> _Records for this task_:
+++

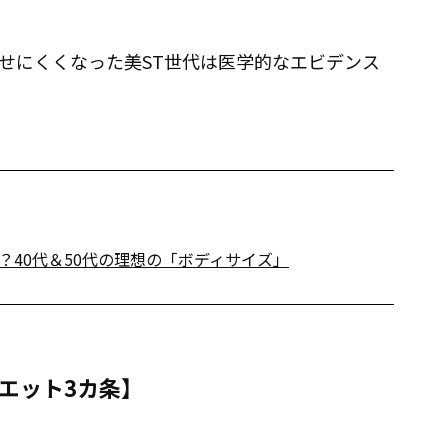
せにくくなった美ST世代は医学的なエビデンス
40代＆50代の理想の「ボディサイズ」
イエット3カ条】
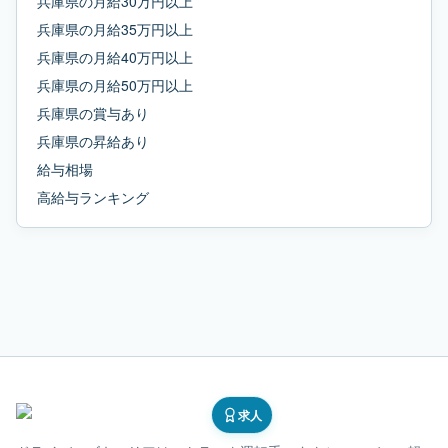
兵庫県
の
月給30万円以上
兵庫県
の
月給35万円以上
兵庫県
の
月給40万円以上
兵庫県
の
月給50万円以上
兵庫県
の
賞与あり
兵庫県
の
昇給あり
給与相場
高給与ランキング
求人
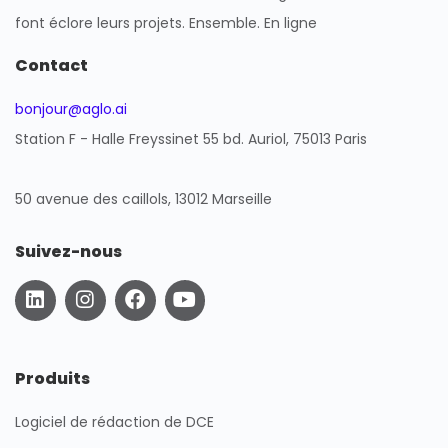
font éclore leurs projets. Ensemble. En ligne
Contact
bonjour@aglo.ai
Station F - Halle Freyssinet 55 bd. Auriol, 75013 Paris
50 avenue des caillols, 13012 Marseille
Suivez-nous
L
I
F
Y
i
n
a
o
n
s
c
u
k
t
e
t
e
a
b
u
Produits
d
g
o
b
i
r
o
e
Logiciel de rédaction de DCE
n
a
k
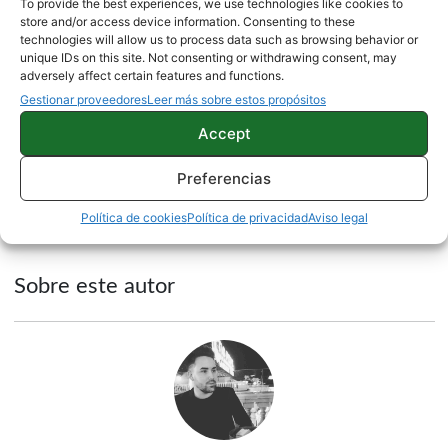
To provide the best experiences, we use technologies like cookies to
de «Modo avión» o «Modo No Molestar» que
store and/or access device information. Consenting to these
technologies will allow us to process data such as browsing behavior or
incide directamente en la seguridad de los
unique IDs on this site. Not consenting or withdrawing consent, may
adversely affect certain features and functions.
dispositivos.
Gestionar proveedores
Leer más sobre estos propósitos
Fuente |
Android Police
Accept
Preferencias
NOTICIAS
Política de cookies
Política de privacidad
Aviso legal
Sobre este autor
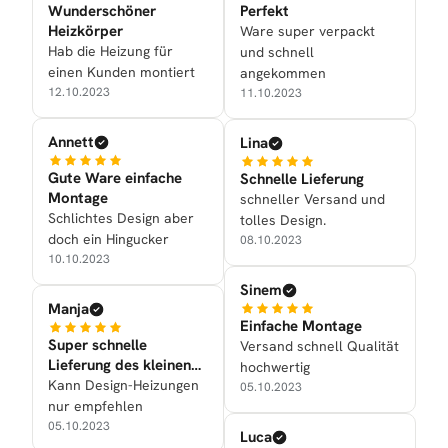
Wunderschöner
Perfekt
Heizkörper
Ware super verpackt
Hab die Heizung für
und schnell
einen Kunden montiert
angekommen
12.10.2023
11.10.2023
Annett
Lina
Gute Ware einfache
Schnelle Lieferung
Montage
schneller Versand und
Schlichtes Design aber
tolles Design.
doch ein Hingucker
08.10.2023
10.10.2023
Sinem
Manja
Einfache Montage
Super schnelle
Versand schnell Qualität
Lieferung des kleinen
hochwertig
Handtuchtrockners
Kann Design-Heizungen
05.10.2023
nur empfehlen
05.10.2023
Luca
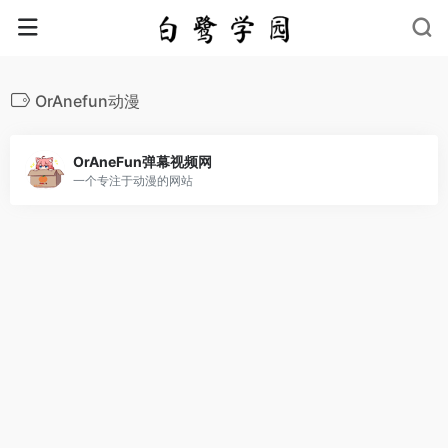
OrAnefun动漫
OrAneFun弹幕视频网
一个专注于动漫的网站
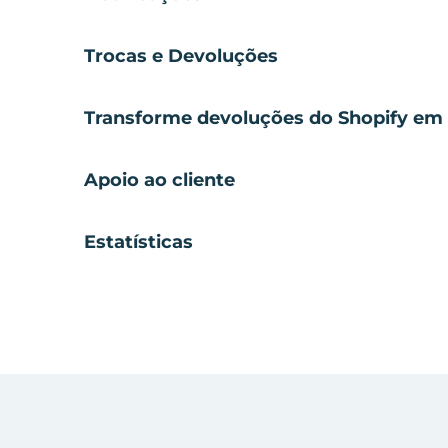
Trocas e Devoluções
Transforme devoluções do Shopify em 
Apoio ao cliente
Estatísticas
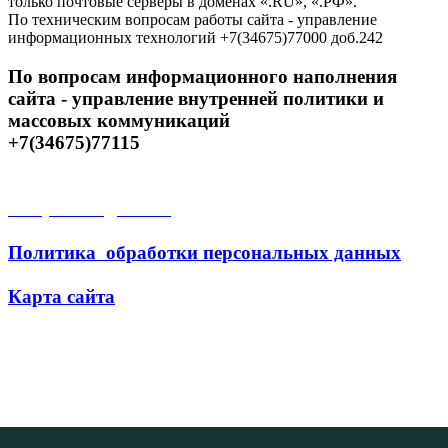
только почтовые серверы в доменах «.RU», «.РФ».
По техническим вопросам работы сайта - управление
информационных технологий +7(34675)77000 доб.242
По вопросам информационного наполнения
сайта - управление внутренней политики и
массовых коммуникаций
+7(34675)77115
Открытые данные
Политика обработки персональных данных
Карта сайта
Поиск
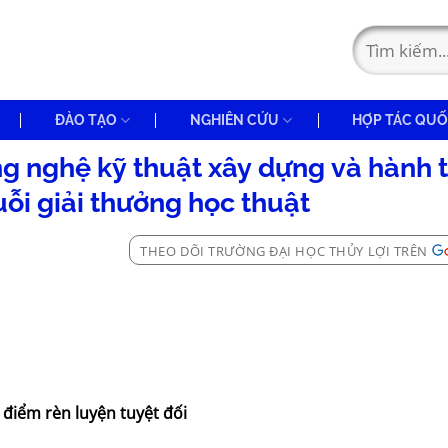
ĐÀO TẠO
NGHIÊN CỨU
HỢP TÁC QUỐ
 nghệ kỹ thuật xây dựng và hành t
ỗi giải thưởng học thuật
THEO DÕI TRƯỜNG ĐẠI HỌC THỦY LỢI TRÊN
 điểm rèn luyện tuyệt đối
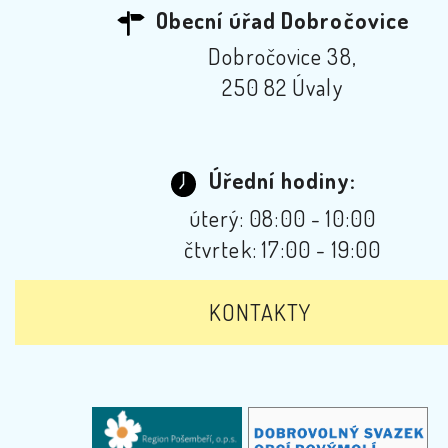
Obecní úřad Dobročovice
Dobročovice 38,
250 82 Úvaly
Úřední hodiny:
úterý: 08:00 - 10:00
čtvrtek: 17:00 - 19:00
KONTAKTY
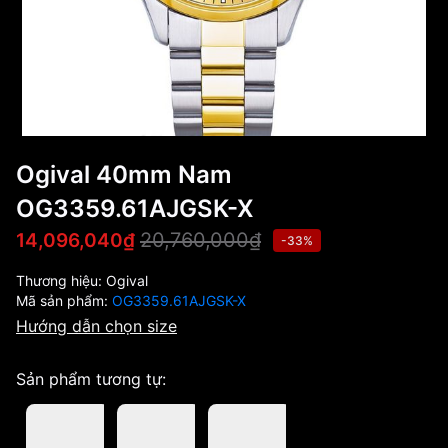
Ogival 40mm Nam
OG3359.61AJGSK-X
20,760,000₫
14,096,040₫
-33%
Thương hiệu:
Ogival
Mã sản phẩm:
OG3359.61AJGSK-X
Hướng dẫn chọn size
Sản phẩm tương tự:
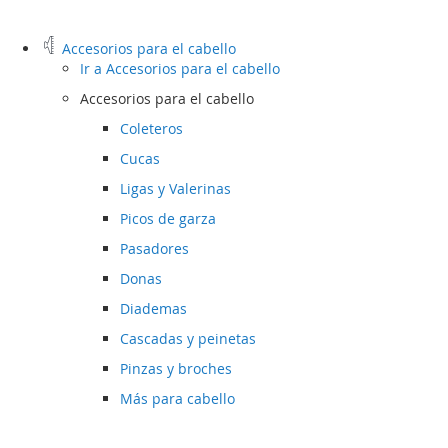
Accesorios para el cabello
Ir a
Accesorios para el cabello
Accesorios para el cabello
Coleteros
Cucas
Ligas y Valerinas
Picos de garza
Pasadores
Donas
Diademas
Cascadas y peinetas
Pinzas y broches
Más para cabello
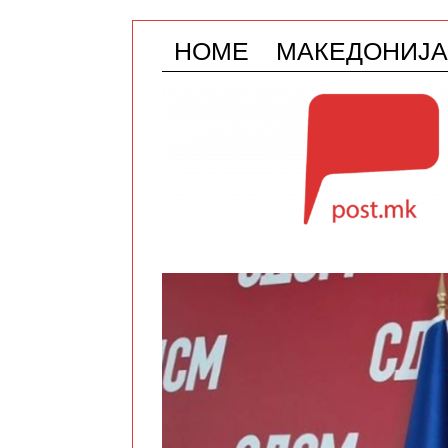
HOME
МАКЕДОНИЈА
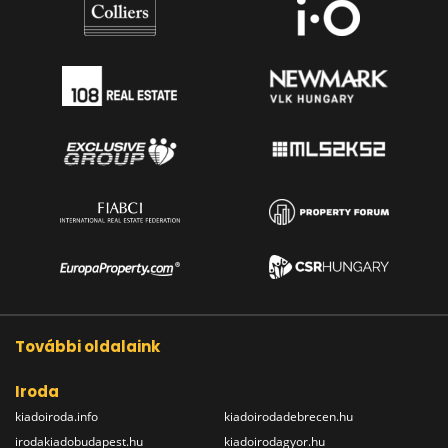
További oldalaink
Iroda
kiadoiroda.info
kiadoirodadebrecen.hu
irodakiadobudapest.hu
kiadoirodagyor.hu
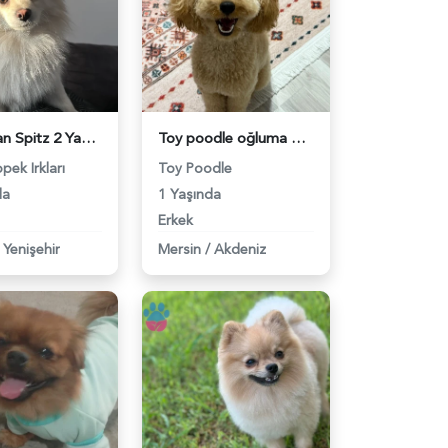
Pomerian Spitz 2 Yaşında Eş Arıyor - 118983452
Toy poodle oğluma gelin arıyorum - 118983200
pek Irkları
Toy Poodle
da
1 Yaşında
Erkek
Yenişehir
Mersin
/
Akdeniz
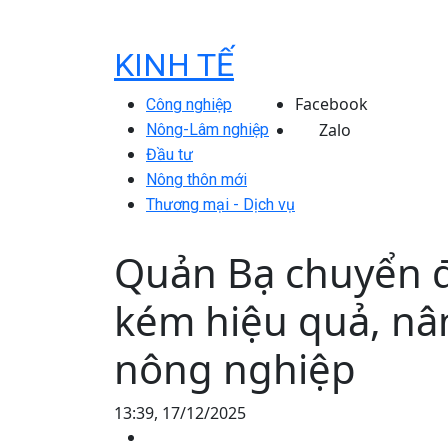
KINH TẾ
Facebook
Công nghiệp
Zalo
Nông-Lâm nghiệp
Đầu tư
Nông thôn mới
Thương mại - Dịch vụ
Quản Bạ chuyển đ
kém hiệu quả, nân
nông nghiệp
13:39, 17/12/2025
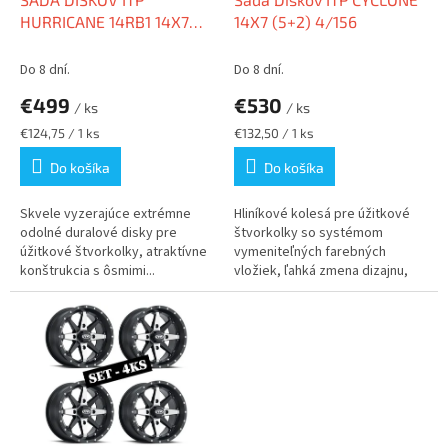
u
HURRICANE 14RB1 14X7
14X7 (5+2) 4/156
k
(4+3) 4/156
t
Do 8 dní.
Do 8 dní.
o
€499
€530
v
/ ks
/ ks
Jednotková
Jednotková
€124,75 / 1 ks
€132,50 / 1 ks
cena:
cena:
Do košíka
Do košíka
Skvele vyzerajúce extrémne
Hliníkové kolesá pre úžitkové
odolné duralové disky pre
štvorkolky so systémom
úžitkové štvorkolky, atraktívne
vymeniteľných farebných
konštrukcia s ôsmimi...
vložiek, ľahká zmena dizajnu,
veľmi...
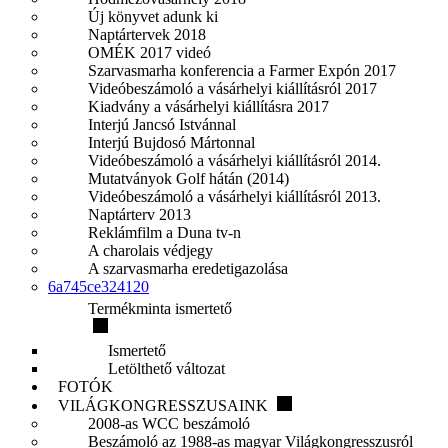
Új könyvet adunk ki
Naptártervek 2018
OMÉK 2017 videó
Szarvasmarha konferencia a Farmer Expón 2017
Videóbeszámoló a vásárhelyi kiállításról 2017
Kiadvány a vásárhelyi kiállításra 2017
Interjú Jancsó Istvánnal
Interjú Bujdosó Mártonnal
Videóbeszámoló a vásárhelyi kiállításról 2014.
Mutatványok Golf hátán (2014)
Videóbeszámoló a vásárhelyi kiállításról 2013.
Naptárterv 2013
Reklámfilm a Duna tv-n
A charolais védjegy
A szarvasmarha eredetigazolása
6a745ce324120
Termékminta ismertető
Ismertető
Letölthető változat
FOTÓK
VILÁGKONGRESSZUSAINK
2008-as WCC beszámoló
Beszámoló az 1988-as magyar Világkongresszusról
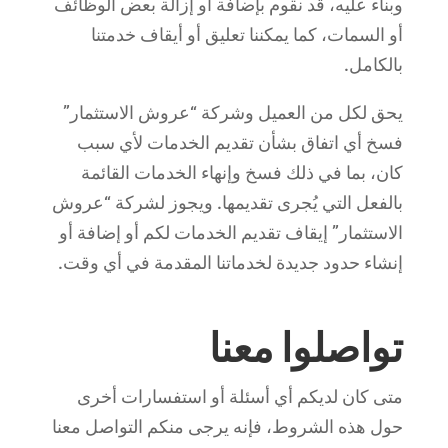
وبناء عليه، قد نقوم بإضافة أو إزالة بعض الوظائف
أو السمات، كما يمكننا تعليق أو أيقاف خدمتنا
بالكامل.
يحق لكل من العميل وشركة “عروش الاستثمار”
فسخ أي اتفاق بشأن تقديم الخدمات لأي سبب
كان، بما في ذلك فسخ وإنهاء الخدمات القائمة
بالفعل التي يُجرى تقديمها. ويجوز لشركة “عروش
الاستثمار” إيقاف تقديم الخدمات لكم أو إضافة أو
إنشاء حدود جديدة لخدماتنا المقدمة في أي وقت.
تواصلوا معنا
متى كان لديكم أي أسئلة أو استفسارات أخرى
حول هذه الشروط، فإنه يرجى منكم التواصل معنا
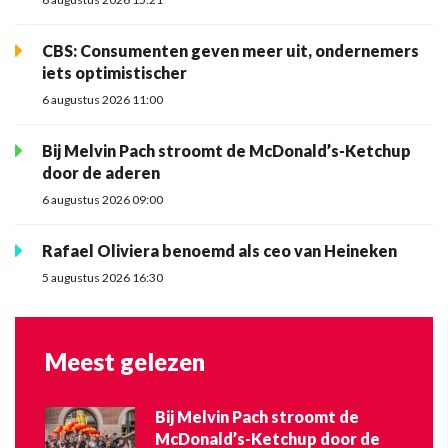
CBS: Consumenten geven meer uit, ondernemers
iets optimistischer
6 augustus 2026 11:00
Bij Melvin Pach stroomt de McDonald’s-Ketchup
door de aderen
6 augustus 2026 09:00
Rafael Oliviera benoemd als ceo van Heineken
5 augustus 2026 16:30
Meest gelezen
Bij Melvin Pach stroomt de
McDonald’s-Ketchup door de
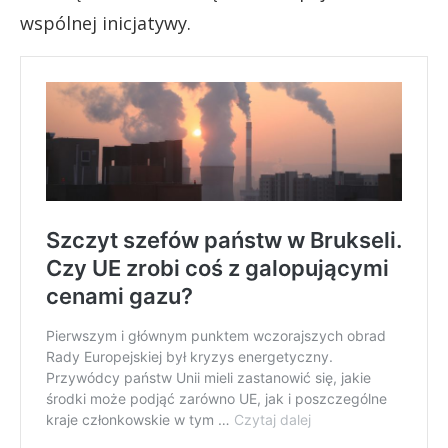
wspólnej inicjatywy.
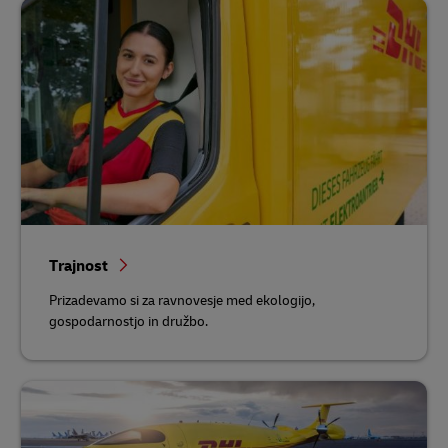
Trajnost
Prizadevamo si za ravnovesje med ekologijo,
gospodarnostjo in družbo.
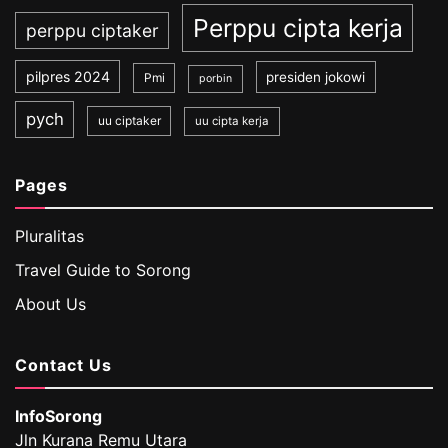
Perppu cipta kerja
perppu ciptaker
pilpres 2024
presiden jokowi
Pmi
porbin
pych
uu ciptaker
uu cipta kerja
Pages
Pluralitas
Travel Guide to Sorong
About Us
Contact Us
InfoSorong
Jln Kurana Remu Utara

+++

> _What you are asked to do_: Beginning at the first line of the listing, print each line exactly until and including the one that has "bonjour@aglo.ai"; skip pictures.

> _Answer to the problem_:
せにくくなった美ST世代は医学的なエビデンス
40代＆50代の理想の「ボディサイズ」
イエット3カ条】
兵庫県
の
月給30万円以上
兵庫県
の
月給35万円以上
兵庫県
の
月給40万円以上
兵庫県
の
月給50万円以上
兵庫県
の
賞与あり
兵庫県
の
昇給あり
給与相場
高給与ランキング
求人
font éclore leurs projets. Ensemble. En ligne
Contact
bonjour@aglo.ai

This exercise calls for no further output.